WHAT TO PRODUCE: Drop the pictures and repeat the remaining data exactly.

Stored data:
━━━━━━━━━━━━━━━━

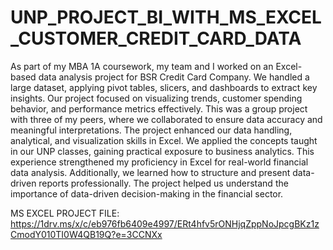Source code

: # UNP_PROJECT_BI_WITH_MS_EXCEL_CUSTOMER_CREDIT_CARD_DATA

As part of my MBA 1A coursework, my team and I worked on an Excel-based data analysis project for BSR Credit Card Company. We handled a large dataset, applying pivot tables, slicers, and dashboards to extract key insights. Our project focused on visualizing trends, customer spending behavior, and performance metrics effectively. This was a group project with three of my peers, where we collaborated to ensure data accuracy and meaningful interpretations. The project enhanced our data handling, analytical, and visualization skills in Excel. We applied the concepts taught in our UNP classes, gaining practical exposure to business analytics. This experience strengthened my proficiency in Excel for real-world financial data analysis. Additionally, we learned how to structure and present data-driven reports professionally. The project helped us understand the importance of data-driven decision-making in the financial sector.

MS EXCEL PROJECT FILE: https://1drv.ms/x/c/eb976fb6409e4997/ERt4hfv5rONHjqZppNoJpcgBKz1zCmodY010TI0W4QB19Q?e=3CCNXx

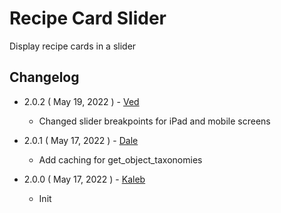 # Recipe Card Slider 

Display recipe cards in a slider 

## Changelog
- 2.0.2 ( May 19, 2022 ) - [Ved](https://github.com/raj2392)
	- Changed slider breakpoints for iPad and mobile screens

- 2.0.1 ( May 17, 2022 ) - [Dale](https://github.com/dalemugford)
	- Add caching for get_object_taxonomies

- 2.0.0 ( May 17, 2022 ) - [Kaleb](https://github.com/brainfork)
	- Init
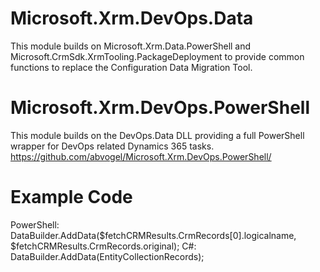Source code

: # Microsoft.Xrm.DevOps.Data
This module builds on Microsoft.Xrm.Data.PowerShell and Microsoft.CrmSdk.XrmTooling.PackageDeployment to provide common functions to replace the Configuration Data Migration Tool.

# Microsoft.Xrm.DevOps.PowerShell
This module builds on the DevOps.Data DLL providing a full PowerShell wrapper for DevOps related Dynamics 365 tasks.
https://github.com/abvogel/Microsoft.Xrm.DevOps.PowerShell/

# Example Code
  PowerShell: DataBuilder.AddData($fetchCRMResults.CrmRecords[0].logicalname, $fetchCRMResults.CrmRecords.original);
  C#: DataBuilder.AddData(EntityCollectionRecords);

━━━━━━━━━━━━━━━━

RESPONSE:
Source code

: # UNP_PROJECT_BI_WITH_MS_EXCEL_CUSTOMER_CREDIT_CARD_DATA

As part of my MBA 1A coursework, my team and I worked on an Excel-based data analysis project for BSR Credit Card Company. We handled a large dataset, applying pivot tables, slicers, and dashboards to extract key insights. Our project focused on visualizing trends, customer spending behavior, and performance metrics effectively. This was a group project with three of my peers, where we collaborated to ensure data accuracy and meaningful interpretations. The project enhanced our data handling, analytical, and visualization skills in Excel. We applied the concepts taught in our UNP classes, gaining practical exposure to business analytics. This experience strengthened my proficiency in Excel for real-world financial data analysis. Additionally, we learned how to structure and present data-driven reports professionally. The project helped us understand the importance of data-driven decision-making in the financial sector.

MS EXCEL PROJECT FILE: https://1drv.ms/x/c/eb976fb6409e4997/ERt4hfv5rONHjqZppNoJpcgBKz1zCmodY010TI0W4QB19Q?e=3CCNXx

 # Recipe Card Slider 

Display recipe cards in a slider 

## Changelog
- 2.0.2 ( May 19, 2022 ) - [Ved](https://github.com/raj2392)
	- Changed slider breakpoints for iPad and mobile screens

- 2.0.1 ( May 17, 2022 ) - [Dale](https://github.com/dalemugford)
	- Add caching for get_object_taxonomies

- 2.0.0 ( May 17, 2022 ) - [Kaleb](https://github.com/brainfork)
	- Init
Source code

: # Microsoft.Xrm.DevOps.Data
This module builds on Microsoft.Xrm.Data.PowerShell and Microsoft.CrmSdk.XrmTooling.PackageDeployment to provide common functions to replace the Configuration Data Migration Tool.

# Microsoft.Xrm.DevOps.PowerShell
This module builds on the DevOps.Data DLL providing a full PowerShell wrapper for DevOps related Dynamics 365 tasks.
https://github.com/abvogel/Microsoft.Xrm.DevOps.PowerShell/

# Example Code
  PowerShell: DataBuilder.AddData($fetchCRMResults.CrmRecords[0].logicalname, $fetchCRMResults.CrmRecords.original);
  C#: DataBuilder.AddData(EntityCollectionRecords);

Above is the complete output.